When the accountants from an accounting firm in Johor Bahru are preparing the financial statements for the business owners, they will include the carrying value of assets in the company’s balance sheet too. To calculate the carrying value of fixed assets, the accountants will subtract the accumulated depreciation or any impairment losses from the original costs of those assets. For intangible assets, they will take the actual costs of the assets, less the accumulated amortisation (Also see What is Goodwill Amortisation?) or any impairment losses to arrive at their carrying value.
Now, we know that the carrying value of assets is equal to their original price less the sum of accumulated depreciation. So, let’s look at the example below:
XYZ Corporation has a machine with a value of RM250,000, and it always uses that machine to manufacture certain products. The yearly depreciation value of the machine is RM15,000, and its useful life lasts for 12 years.
Thus, to calculate the carrying value of that machine, XYZ Corporation should first calculate the value of accumulated depreciation, that is, it needs to multiply RM15,000 with 12 years. The resulting amount will be RM180,000. Then, it should minus this amount from the original price of that machine to arrive at the machine’s carrying amount (RM250,000 – RM 180,000). Thus, the machine’s carrying value is RM70,000.
Some people may feel that the carrying value and fair value (Also see Introduction to Fair Value Accounting) are quite confusing. However, both of them actually have significant dissimilarities from each other. The carrying value is the actual value of the assets, and it is based on the balance sheet of the company. On the other hand, the fair value refers to the value of an asset that people would sell at the market. One should use mark-to-market accounting to calculate the fair value of the assets. Hence, we can say that the carrying value is based on the asset’s historical cost, while the fair value is based on the market price (Also see What Do Market Value and Book Value Mean?) of that asset.
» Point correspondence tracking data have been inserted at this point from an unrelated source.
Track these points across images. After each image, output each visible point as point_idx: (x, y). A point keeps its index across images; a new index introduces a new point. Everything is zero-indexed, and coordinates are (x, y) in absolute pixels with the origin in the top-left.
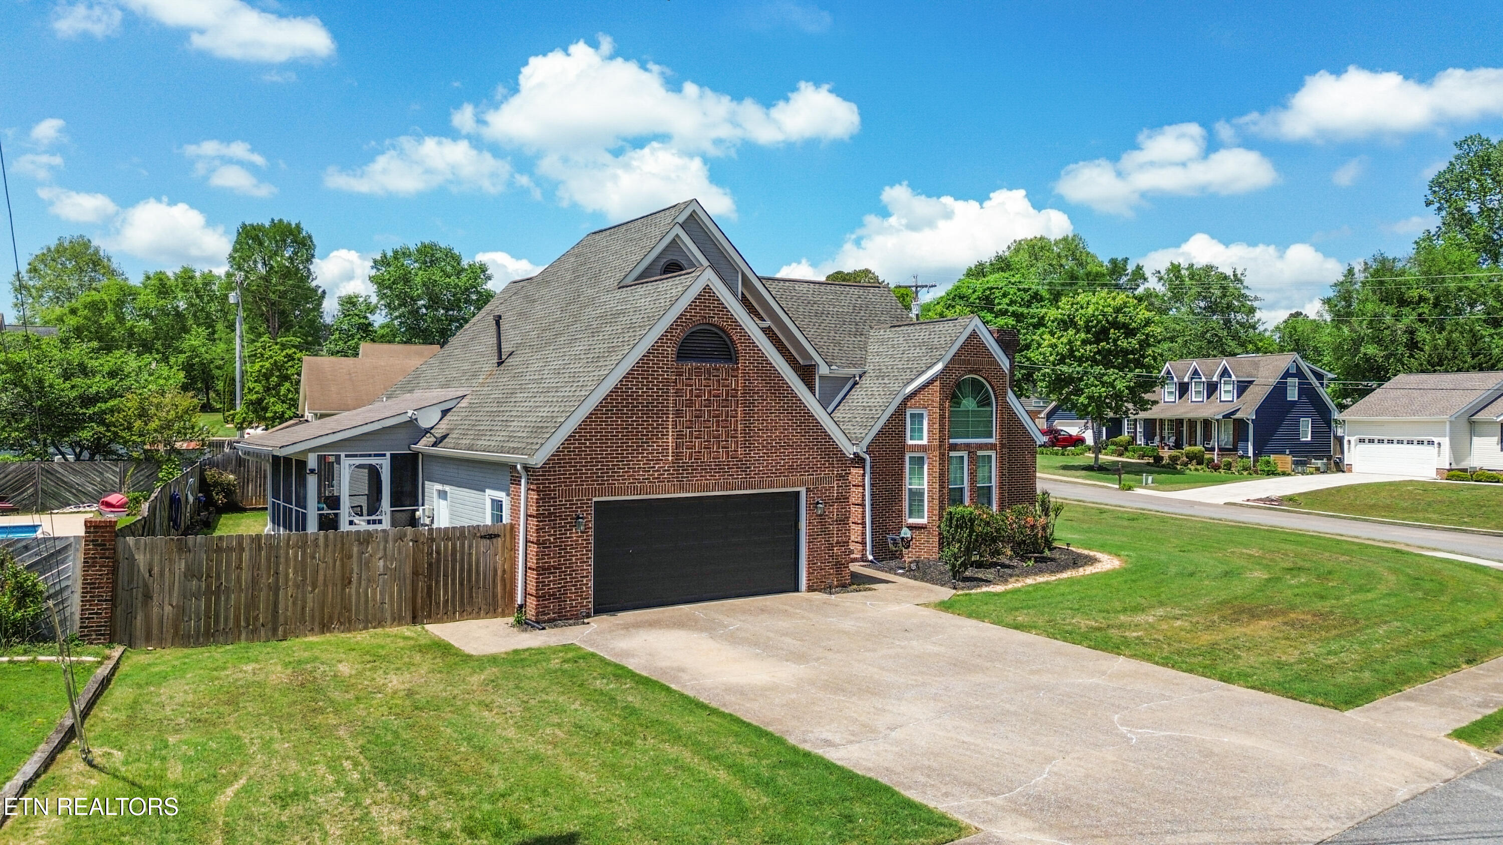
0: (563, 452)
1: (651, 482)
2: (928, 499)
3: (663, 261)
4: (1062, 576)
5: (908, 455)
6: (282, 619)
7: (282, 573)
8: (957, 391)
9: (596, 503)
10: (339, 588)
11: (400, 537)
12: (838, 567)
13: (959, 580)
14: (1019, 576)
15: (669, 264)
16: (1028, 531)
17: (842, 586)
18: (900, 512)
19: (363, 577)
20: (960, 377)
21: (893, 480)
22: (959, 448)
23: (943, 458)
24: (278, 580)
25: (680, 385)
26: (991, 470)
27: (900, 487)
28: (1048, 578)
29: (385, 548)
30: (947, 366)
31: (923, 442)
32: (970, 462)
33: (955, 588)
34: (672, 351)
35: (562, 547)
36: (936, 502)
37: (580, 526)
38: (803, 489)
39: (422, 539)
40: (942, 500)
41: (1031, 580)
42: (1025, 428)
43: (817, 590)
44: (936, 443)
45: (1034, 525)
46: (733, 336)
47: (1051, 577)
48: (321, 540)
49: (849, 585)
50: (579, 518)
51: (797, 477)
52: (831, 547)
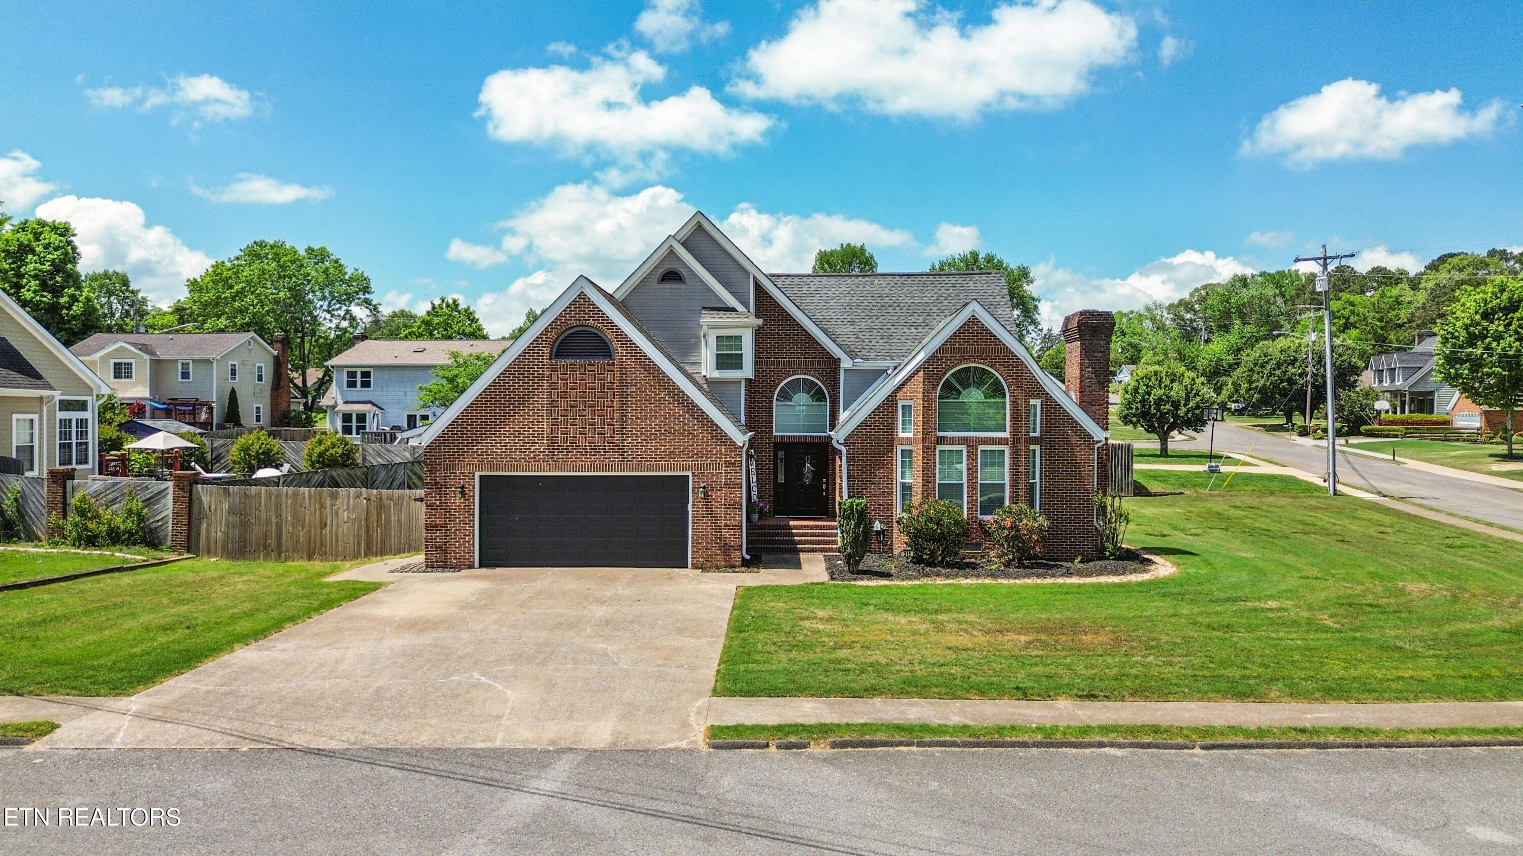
1: (527, 461)
2: (914, 493)
3: (661, 271)
4: (1005, 581)
5: (900, 448)
6: (284, 548)
7: (284, 516)
8: (953, 381)
9: (481, 476)
10: (319, 530)
11: (358, 496)
12: (726, 548)
13: (852, 572)
14: (947, 577)
15: (667, 273)
16: (1006, 532)
17: (731, 567)
18: (890, 506)
19: (334, 523)
20: (954, 366)
21: (880, 473)
22: (952, 441)
23: (928, 451)
24: (281, 521)
25: (554, 379)
26: (1003, 466)
27: (890, 480)
28: (980, 581)
29: (348, 503)
30: (933, 356)
31: (910, 435)
32: (968, 456)
33: (832, 579)
34: (547, 351)
35: (447, 510)
36: (920, 496)
37: (463, 493)
38: (689, 474)
39: (373, 498)
40: (926, 495)
41: (951, 581)
42: (1076, 421)
43: (701, 568)
44: (920, 436)
45: (1014, 527)
46: (609, 335)
47: (987, 581)
48: (307, 495)
49: (740, 567)
50: (463, 487)
51: (680, 462)
52: (718, 529)
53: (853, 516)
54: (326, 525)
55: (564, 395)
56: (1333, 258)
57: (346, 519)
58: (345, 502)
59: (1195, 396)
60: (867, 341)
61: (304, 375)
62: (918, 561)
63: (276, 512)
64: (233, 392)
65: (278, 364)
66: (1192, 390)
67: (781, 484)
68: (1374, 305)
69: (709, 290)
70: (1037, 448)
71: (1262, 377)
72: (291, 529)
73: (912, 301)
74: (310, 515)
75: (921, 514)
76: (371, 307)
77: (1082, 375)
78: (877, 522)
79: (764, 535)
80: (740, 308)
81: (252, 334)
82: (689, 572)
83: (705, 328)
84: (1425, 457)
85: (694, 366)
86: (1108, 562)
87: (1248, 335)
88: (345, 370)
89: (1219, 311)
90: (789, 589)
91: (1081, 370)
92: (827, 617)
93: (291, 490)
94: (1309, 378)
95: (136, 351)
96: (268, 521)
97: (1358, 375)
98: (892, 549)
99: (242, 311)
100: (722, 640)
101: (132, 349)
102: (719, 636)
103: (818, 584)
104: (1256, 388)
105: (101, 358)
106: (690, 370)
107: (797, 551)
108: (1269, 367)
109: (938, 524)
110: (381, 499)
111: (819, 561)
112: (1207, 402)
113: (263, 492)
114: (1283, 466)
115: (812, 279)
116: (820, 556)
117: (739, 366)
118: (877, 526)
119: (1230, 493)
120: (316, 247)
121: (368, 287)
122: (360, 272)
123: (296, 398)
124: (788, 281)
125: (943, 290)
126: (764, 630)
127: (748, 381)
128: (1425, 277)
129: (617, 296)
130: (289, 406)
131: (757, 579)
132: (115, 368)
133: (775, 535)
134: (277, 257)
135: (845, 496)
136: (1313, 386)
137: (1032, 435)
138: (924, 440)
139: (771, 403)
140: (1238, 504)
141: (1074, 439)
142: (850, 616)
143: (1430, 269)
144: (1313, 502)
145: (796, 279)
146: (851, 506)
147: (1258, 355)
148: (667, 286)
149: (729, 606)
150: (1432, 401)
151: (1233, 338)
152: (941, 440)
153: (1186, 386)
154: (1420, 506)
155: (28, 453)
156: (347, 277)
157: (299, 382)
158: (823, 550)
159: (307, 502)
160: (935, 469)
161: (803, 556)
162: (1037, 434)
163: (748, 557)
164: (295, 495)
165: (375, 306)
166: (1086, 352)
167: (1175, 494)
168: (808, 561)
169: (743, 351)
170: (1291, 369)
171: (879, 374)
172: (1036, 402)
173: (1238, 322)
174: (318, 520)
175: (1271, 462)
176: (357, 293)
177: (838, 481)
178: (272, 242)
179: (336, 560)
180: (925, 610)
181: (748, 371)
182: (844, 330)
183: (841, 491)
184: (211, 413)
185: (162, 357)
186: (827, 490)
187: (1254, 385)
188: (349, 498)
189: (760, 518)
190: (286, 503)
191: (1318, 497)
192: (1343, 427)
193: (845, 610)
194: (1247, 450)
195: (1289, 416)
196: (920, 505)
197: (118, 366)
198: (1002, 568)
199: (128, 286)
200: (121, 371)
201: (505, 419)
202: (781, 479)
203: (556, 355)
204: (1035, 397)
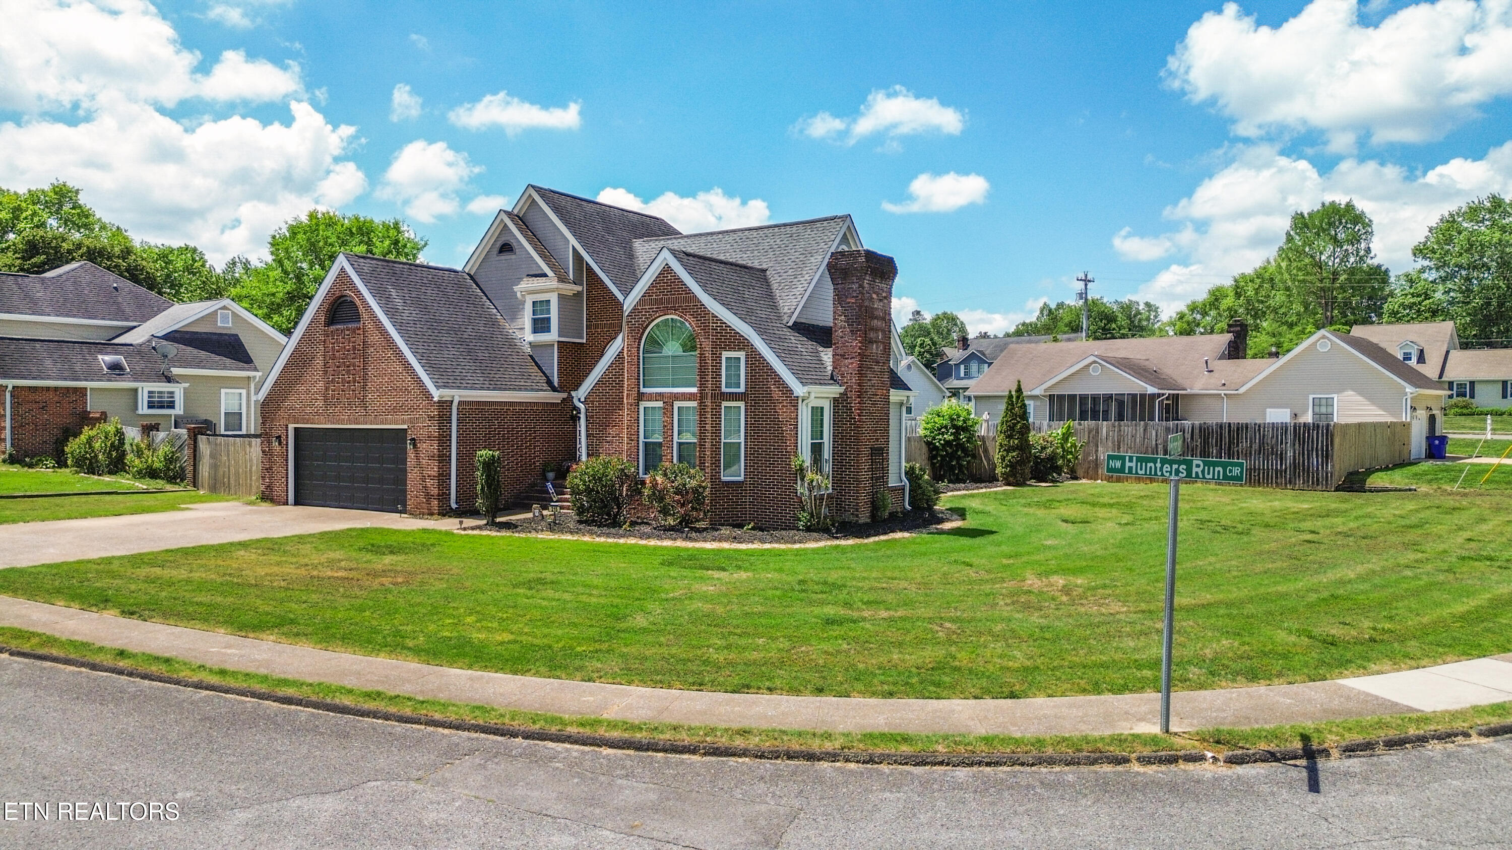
1: (313, 415)
3: (498, 245)
8: (658, 334)
9: (294, 428)
12: (429, 497)
15: (504, 246)
17: (431, 514)
20: (653, 319)
22: (653, 398)
23: (632, 409)
25: (328, 343)
30: (635, 308)
32: (665, 413)
34: (324, 319)
35: (272, 455)
37: (280, 442)
38: (406, 427)
40: (630, 454)
42: (778, 375)
43: (413, 514)
44: (627, 392)
46: (358, 303)
50: (280, 437)
51: (400, 416)
52: (424, 479)
55: (333, 357)
69: (529, 258)
70: (742, 405)
80: (551, 274)
83: (525, 293)
85: (521, 331)
117: (549, 330)
119: (1488, 491)
129: (467, 270)
137: (728, 390)
138: (628, 396)
141: (776, 394)
148: (504, 257)
152: (644, 397)
155: (238, 417)
160: (638, 427)
162: (742, 389)
169: (552, 315)
172: (738, 355)
181: (554, 334)
201: (301, 379)
203: (331, 323)
204: (733, 349)
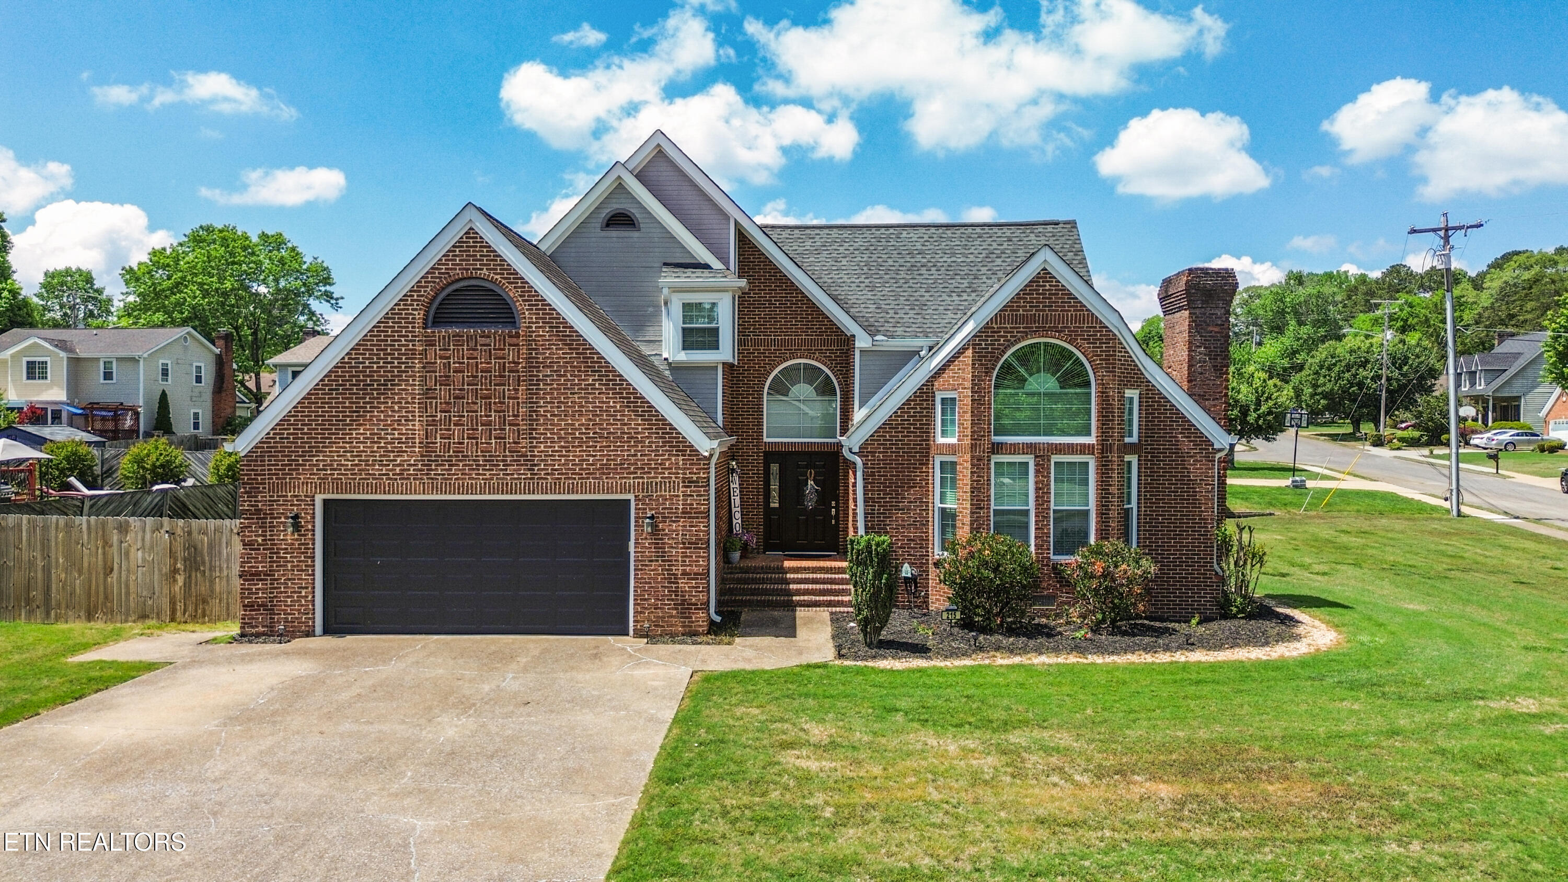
0: (275, 438)
1: (390, 479)
2: (959, 524)
3: (604, 213)
4: (1099, 660)
5: (938, 460)
6: (53, 603)
7: (53, 556)
8: (1015, 363)
9: (326, 502)
10: (102, 576)
11: (157, 529)
12: (685, 607)
13: (870, 645)
14: (1012, 651)
15: (613, 216)
16: (1094, 584)
17: (691, 634)
18: (924, 543)
19: (124, 567)
20: (1016, 342)
21: (911, 494)
22: (1014, 449)
23: (979, 465)
24: (49, 563)
25: (431, 357)
26: (1087, 484)
27: (923, 503)
28: (1061, 660)
29: (143, 540)
30: (987, 327)
31: (953, 440)
32: (1037, 472)
33: (840, 656)
34: (419, 315)
35: (274, 550)
36: (967, 528)
37: (297, 527)
38: (631, 497)
39: (179, 531)
40: (976, 527)
41: (1017, 660)
42: (1189, 421)
43: (647, 636)
44: (967, 441)
45: (1106, 575)
46: (512, 293)
47: (1073, 659)
48: (84, 527)
49: (704, 634)
50: (296, 517)
51: (617, 480)
52: (673, 579)
53: (872, 561)
54: (112, 570)
55: (445, 381)
56: (1456, 228)
57: (140, 561)
58: (139, 538)
59: (1266, 400)
60: (891, 312)
61: (257, 375)
62: (967, 624)
63: (43, 550)
64: (164, 395)
65: (220, 363)
66: (1264, 393)
67: (774, 508)
68: (1436, 305)
69: (672, 238)
70: (1133, 459)
71: (1330, 381)
72: (63, 576)
73: (953, 259)
74: (90, 556)
75: (971, 555)
76: (333, 302)
77: (1191, 358)
78: (906, 565)
79: (746, 581)
80: (716, 264)
81: (190, 329)
82: (629, 643)
83: (665, 291)
84: (1530, 469)
85: (651, 345)
86: (1236, 622)
87: (1305, 336)
88: (290, 370)
89: (1272, 311)
90: (771, 677)
91: (1190, 350)
92: (826, 741)
93: (62, 519)
94: (1383, 381)
95: (51, 348)
96: (32, 564)
97: (1436, 379)
98: (926, 603)
99: (179, 304)
100: (633, 803)
101: (47, 345)
102: (630, 793)
103: (817, 666)
104: (1322, 393)
105: (12, 356)
106: (646, 350)
107: (791, 606)
108: (1337, 369)
109: (996, 570)
110: (190, 533)
111: (823, 622)
112: (1280, 406)
113: (25, 522)
114: (1371, 480)
115: (817, 231)
116: (824, 614)
117: (715, 346)
118: (907, 571)
119: (1330, 514)
120: (270, 232)
121: (329, 278)
122: (319, 261)
123: (245, 402)
124: (785, 234)
125: (995, 245)
126: (713, 777)
127: (728, 367)
128: (1488, 276)
129: (543, 247)
130: (234, 412)
131: (727, 656)
132: (28, 368)
133: (763, 581)
134: (224, 242)
135: (861, 531)
136: (1388, 391)
137: (1127, 440)
138: (973, 447)
139: (760, 398)
140: (1344, 527)
141: (1186, 445)
142: (866, 738)
143: (1494, 267)
144: (1436, 525)
145: (797, 231)
146: (868, 546)
147: (1324, 356)
148: (614, 233)
149: (669, 715)
150: (1518, 407)
151: (1287, 340)
152: (997, 448)
153: (1257, 389)
154: (1560, 528)
156: (305, 267)
157: (251, 385)
158: (830, 604)
159: (85, 537)
160: (989, 490)
161: (801, 613)
162: (1134, 439)
163: (718, 619)
164: (69, 526)
165: (337, 299)
166: (1197, 326)
167: (1263, 515)
168: (809, 621)
169: (720, 325)
170: (1362, 373)
171: (909, 355)
172: (1132, 393)
173: (1293, 322)
174: (100, 562)
175: (1355, 476)
176: (317, 284)
177: (851, 505)
178: (220, 227)
179: (126, 621)
180: (986, 724)
181: (726, 352)
182: (859, 297)
183: (855, 521)
184: (137, 419)
185: (83, 355)
186: (837, 517)
187: (1320, 390)
188: (144, 531)
189: (741, 557)
190: (57, 537)
191: (1440, 519)
192: (1421, 436)
193: (857, 723)
194: (1323, 462)
195: (1356, 424)
196: (969, 542)
197: (31, 366)
198: (1089, 635)
199: (92, 284)
200: (35, 371)
201: (358, 415)
202: (775, 504)
203: (434, 323)
204: (1132, 387)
In conclusion, the calculation of carrying value is one of the accounting measures that people can use to determine the value of an asset based on the values recorded in the balance sheet. Also known as book value, the carrying value of an asset can be calculated by subtracting the accumulated depreciation and impairment expenses from its original cost. Fair value, on the contrary, is a value that reflects the market price of an asset.